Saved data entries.
※ ※ ※

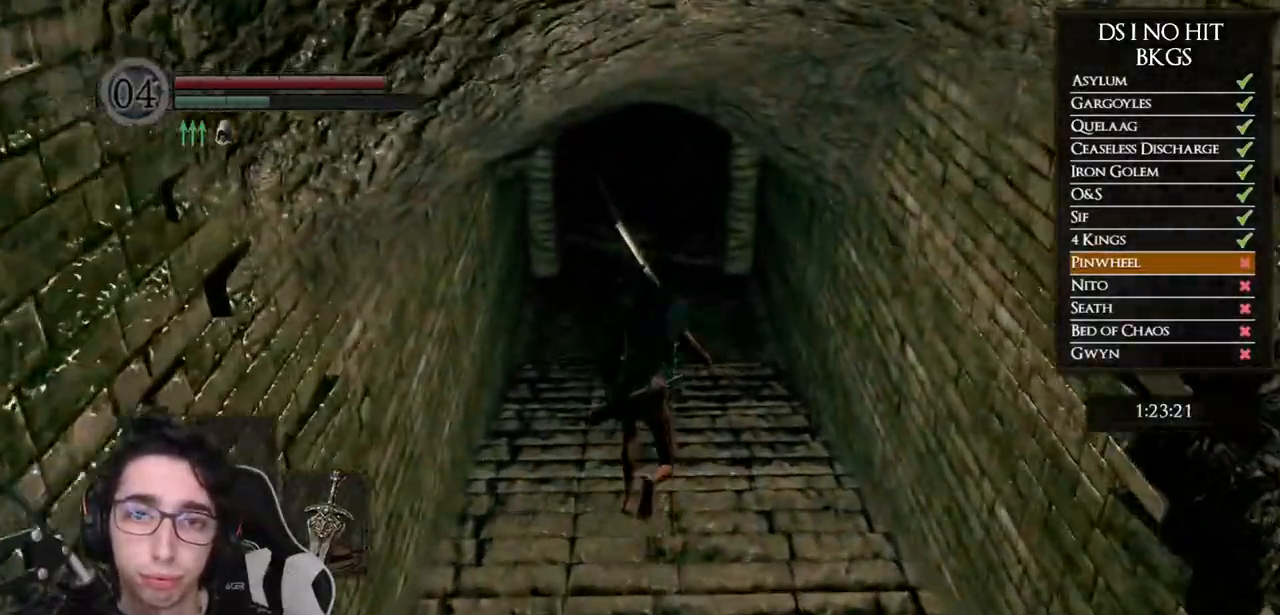
Gameplay with a controller (Xbox layout); each line is a JSON object with the inputs held at the frame after it. "events" lists button and stick changes between this image and that frame as [ms after this image, input, new state], when the widget could be followed in between.
{"buttons": ["B"], "left_stick": "up", "right_stick": "center", "events": []}
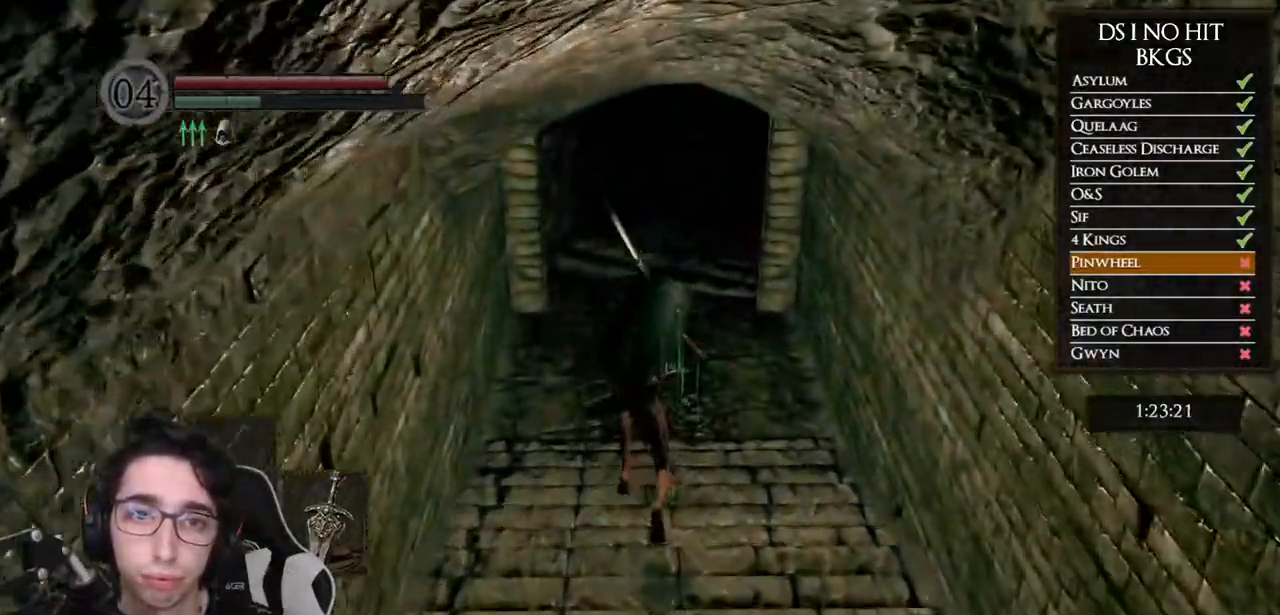
{"buttons": ["B"], "left_stick": "up", "right_stick": "center", "events": []}
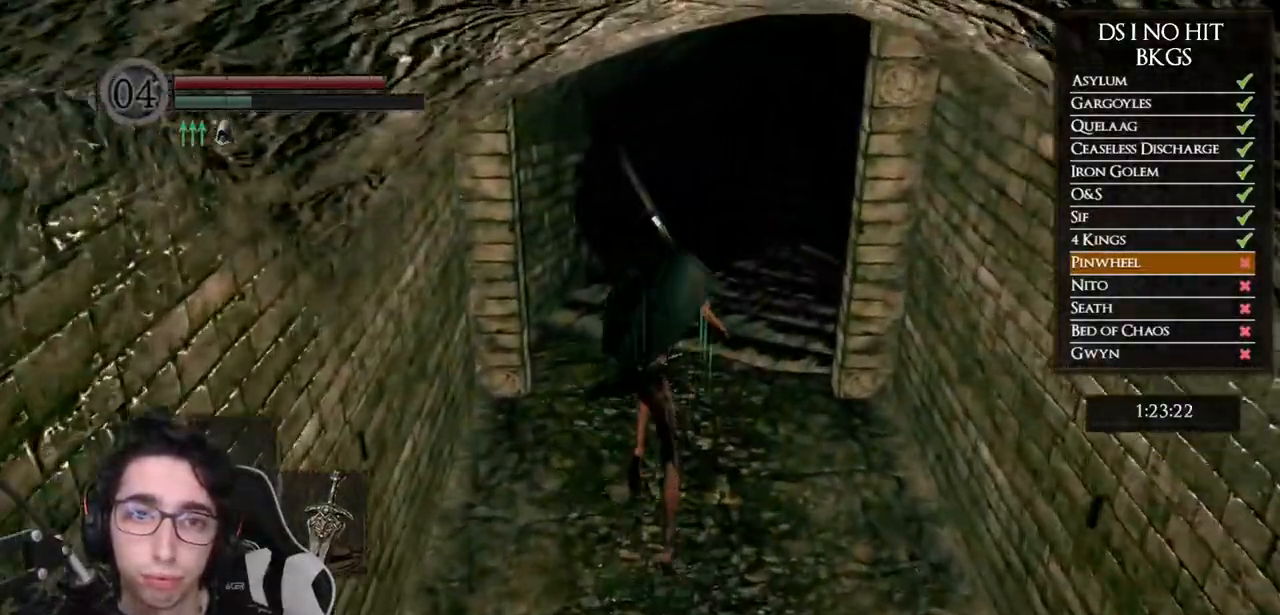
{"buttons": [], "left_stick": "up", "right_stick": "down-right", "events": [[100, "B", "up"], [233, "right_stick", "down-right"]]}
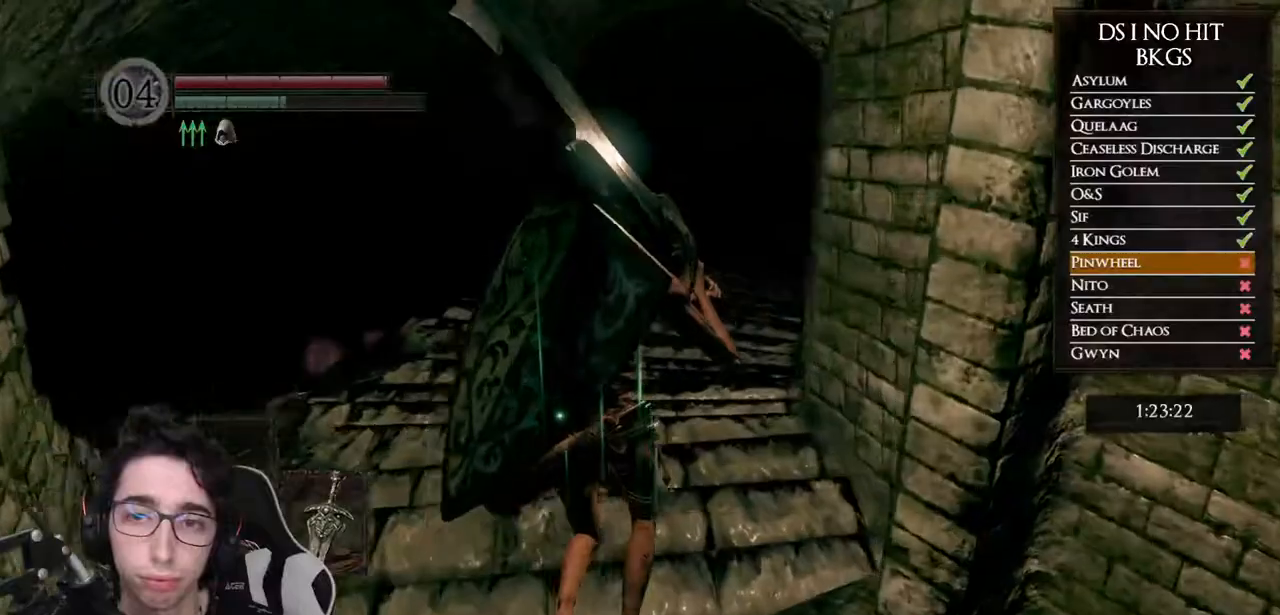
{"buttons": [], "left_stick": "up", "right_stick": "down-right", "events": []}
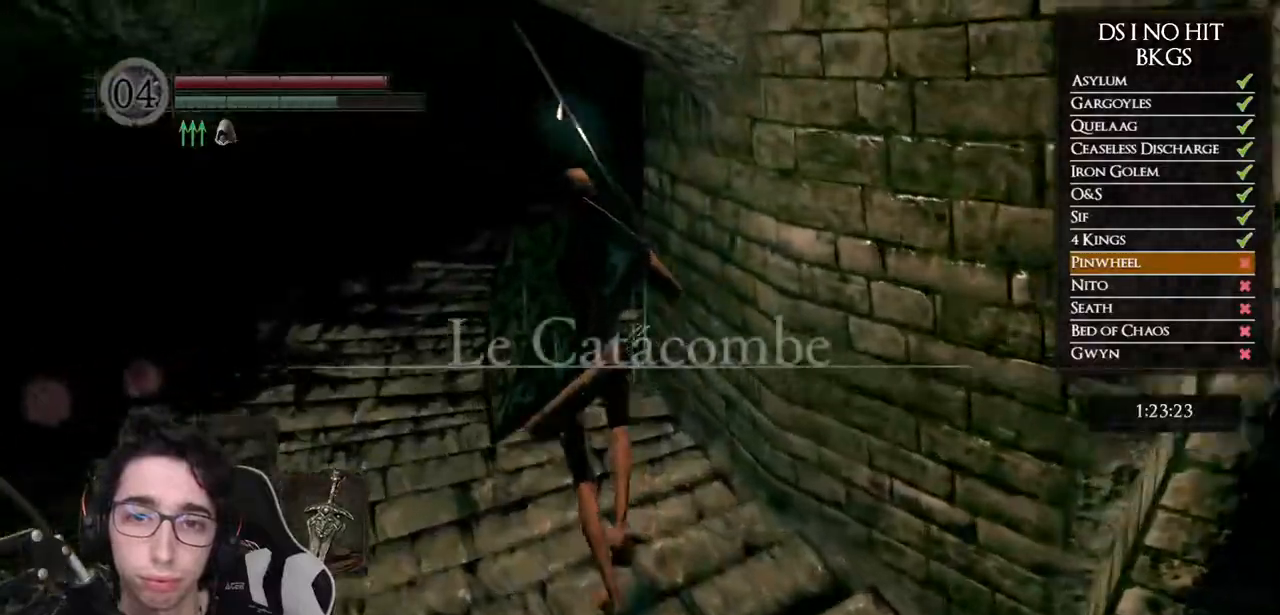
{"buttons": [], "left_stick": "up", "right_stick": "down-right", "events": []}
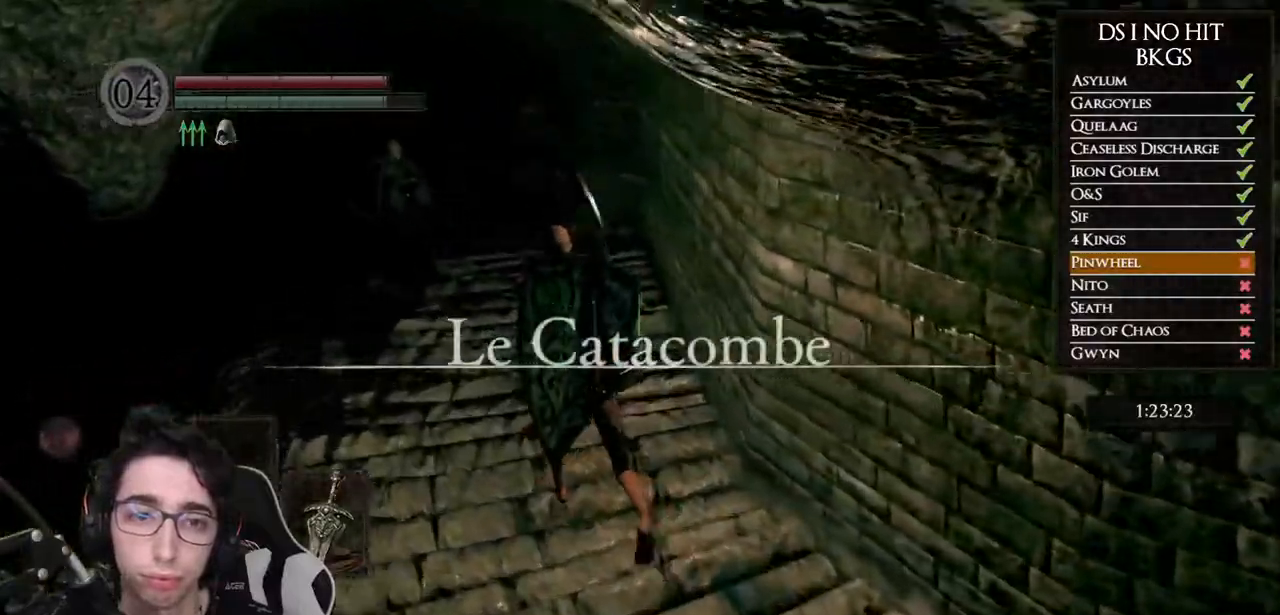
{"buttons": [], "left_stick": "down-left", "right_stick": "center", "events": [[150, "right_stick", "center"], [200, "left_stick", "right"], [333, "left_stick", "down"], [450, "left_stick", "down-left"]]}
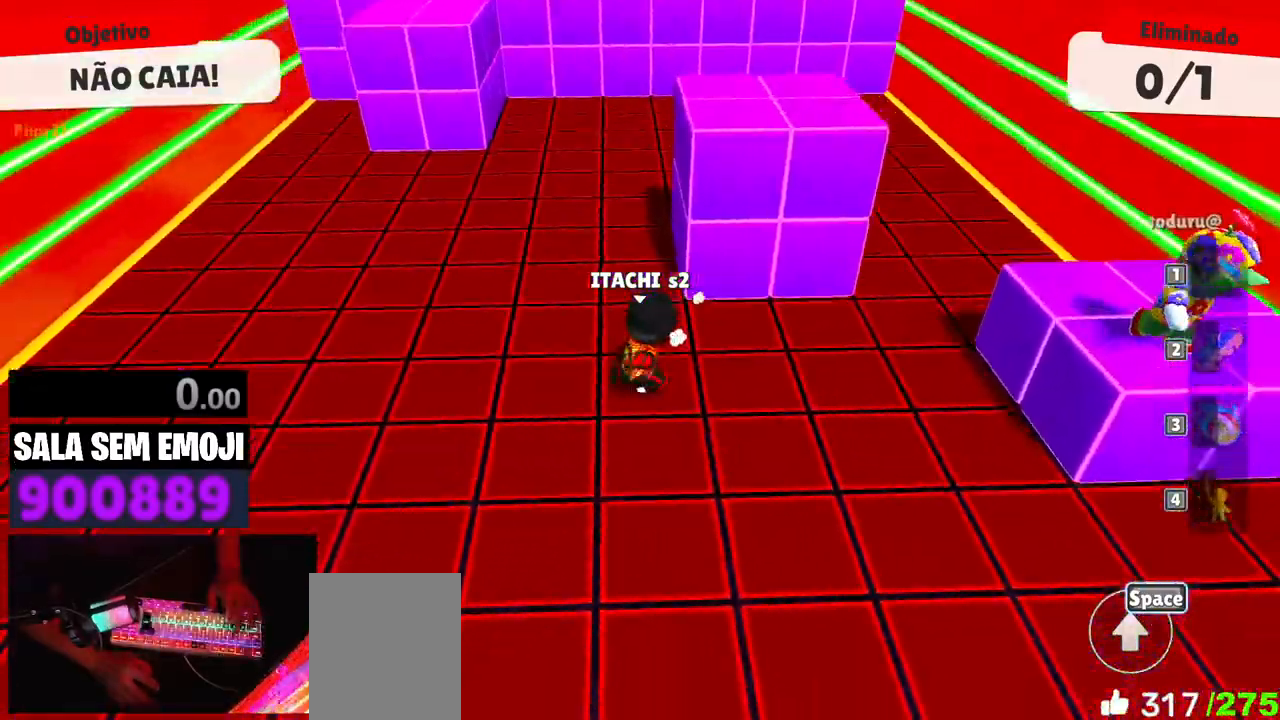
Gameplay with keyboard; each line is a JSON object with the keys held at the frame after it. "events" lists presses ("down") and releases ("up") of "a", "d", "punch", "s", "space" and "w" between this image and that frame as [ms after this image, input, new state], when the widget could be followed in between. No other keys are recorded. Mouse input is not recorded. Key names are as the overlay labels them; some are game actions (e.g. jump) rather than physical keys. Not read: other_keys.
{"keys": ["w"], "events": []}
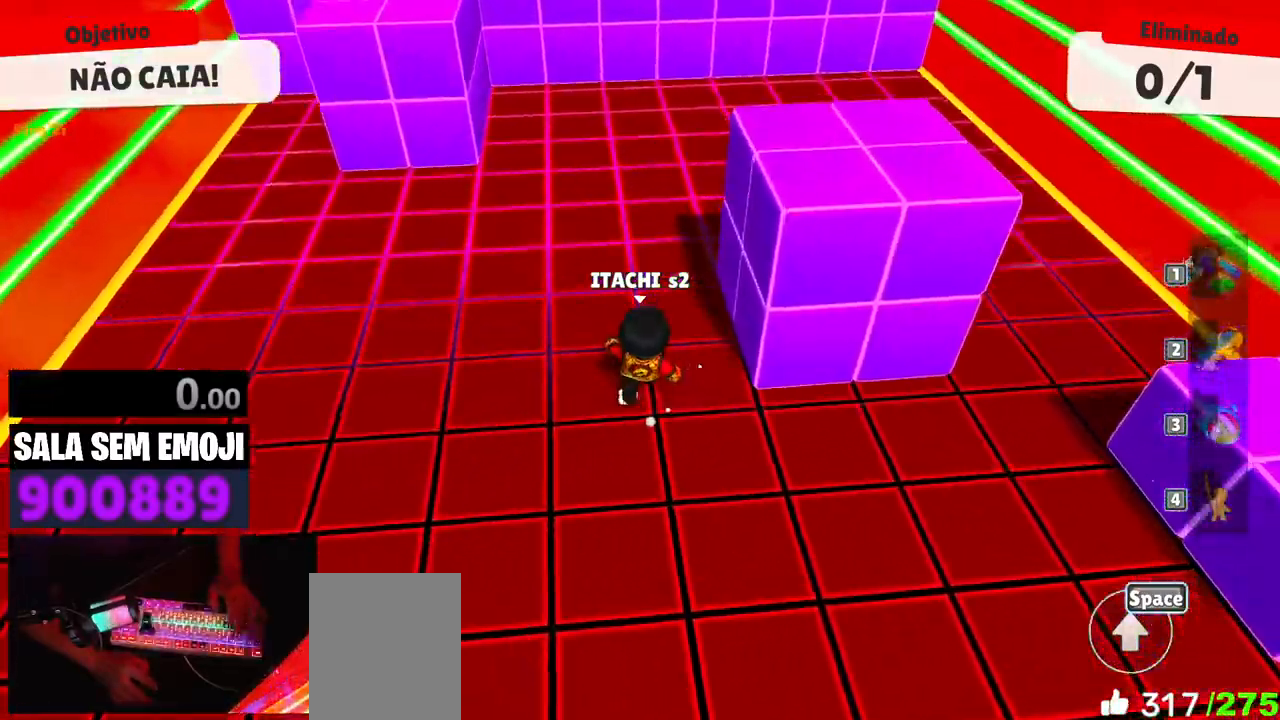
{"keys": ["w"], "events": [[67, "space", "down"], [167, "space", "up"]]}
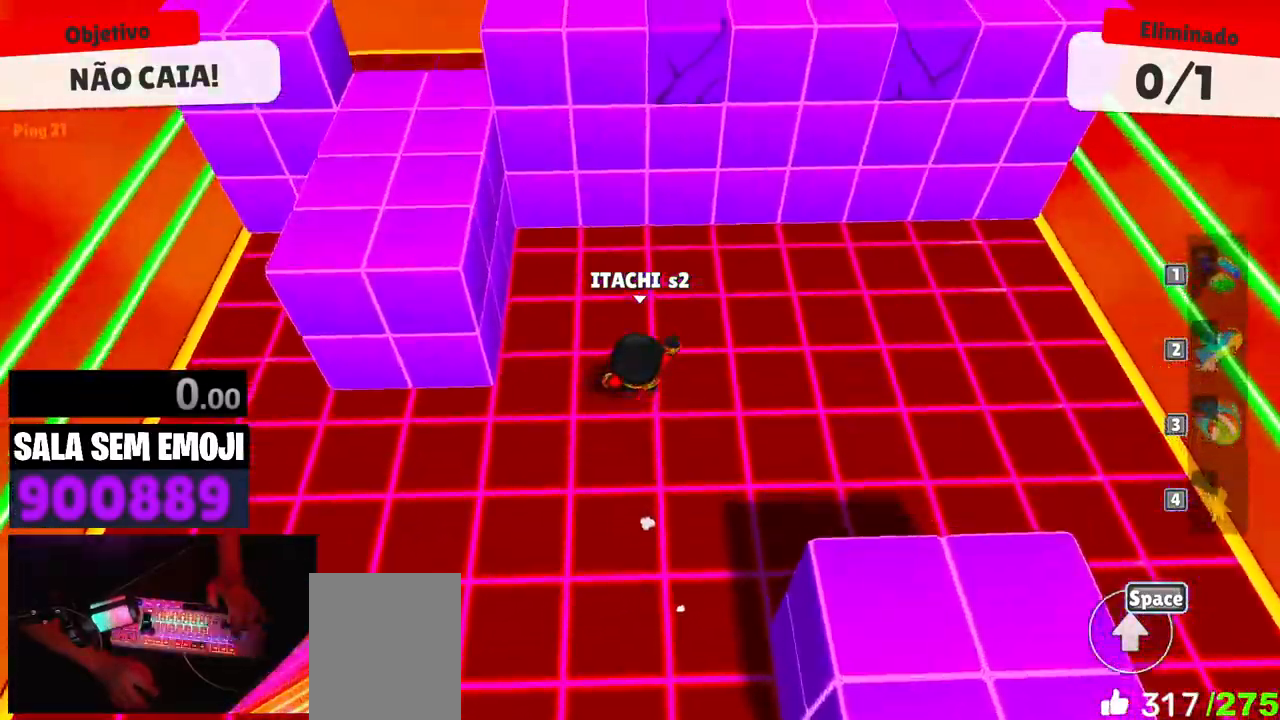
{"keys": ["w"], "events": [[367, "space", "down"], [467, "space", "up"]]}
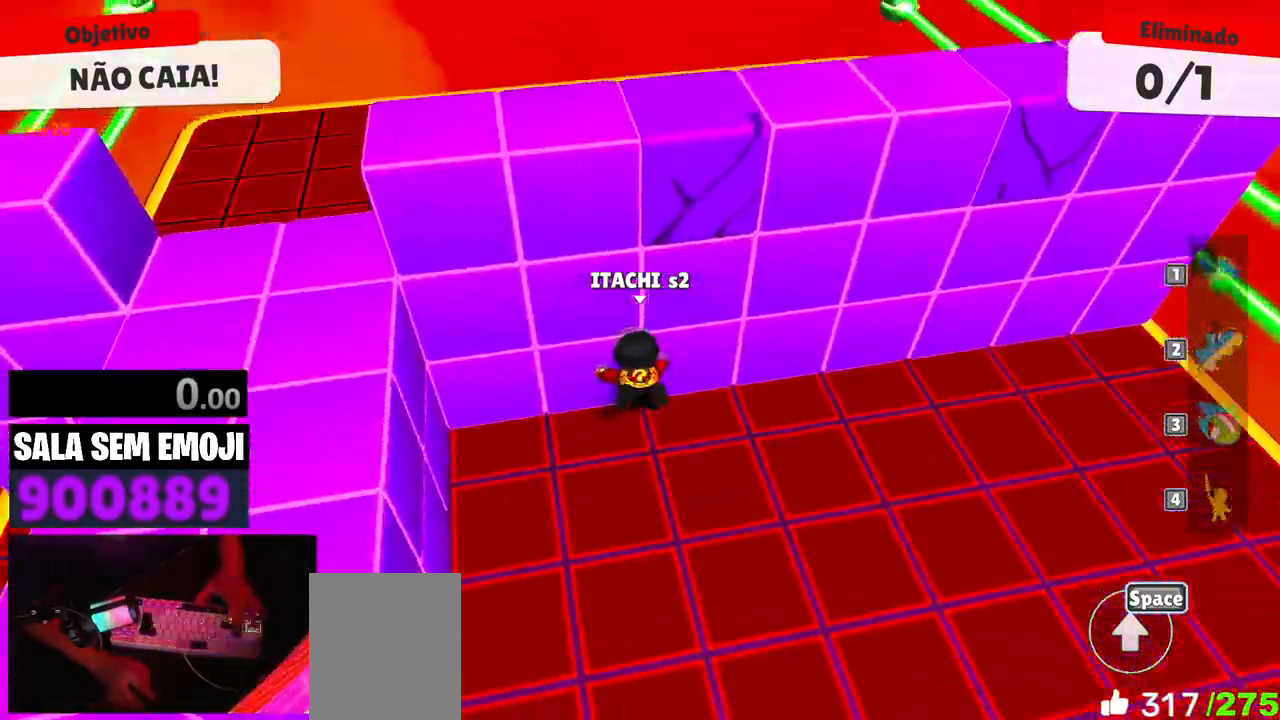
{"keys": ["s"], "events": [[150, "w", "up"], [283, "s", "down"]]}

※ ※ ※

WORK TASK. Report every line of the data in which "this" appears.

EXERCISE OUTPUT.
Gameplay with a controller (Xbox layout); each line is a JSON object with the inputs held at the frame after it. "events" lists button and stick changes between this image and that frame as [ms after this image, input, new state], when the widget could be followed in between.
Gameplay with keyboard; each line is a JSON object with the keys held at the frame after it. "events" lists presses ("down") and releases ("up") of "a", "d", "punch", "s", "space" and "w" between this image and that frame as [ms after this image, input, new state], when the widget could be followed in between. No other keys are recorded. Mouse input is not recorded. Key names are as the overlay labels them; some are game actions (e.g. jump) rather than physical keys. Not read: other_keys.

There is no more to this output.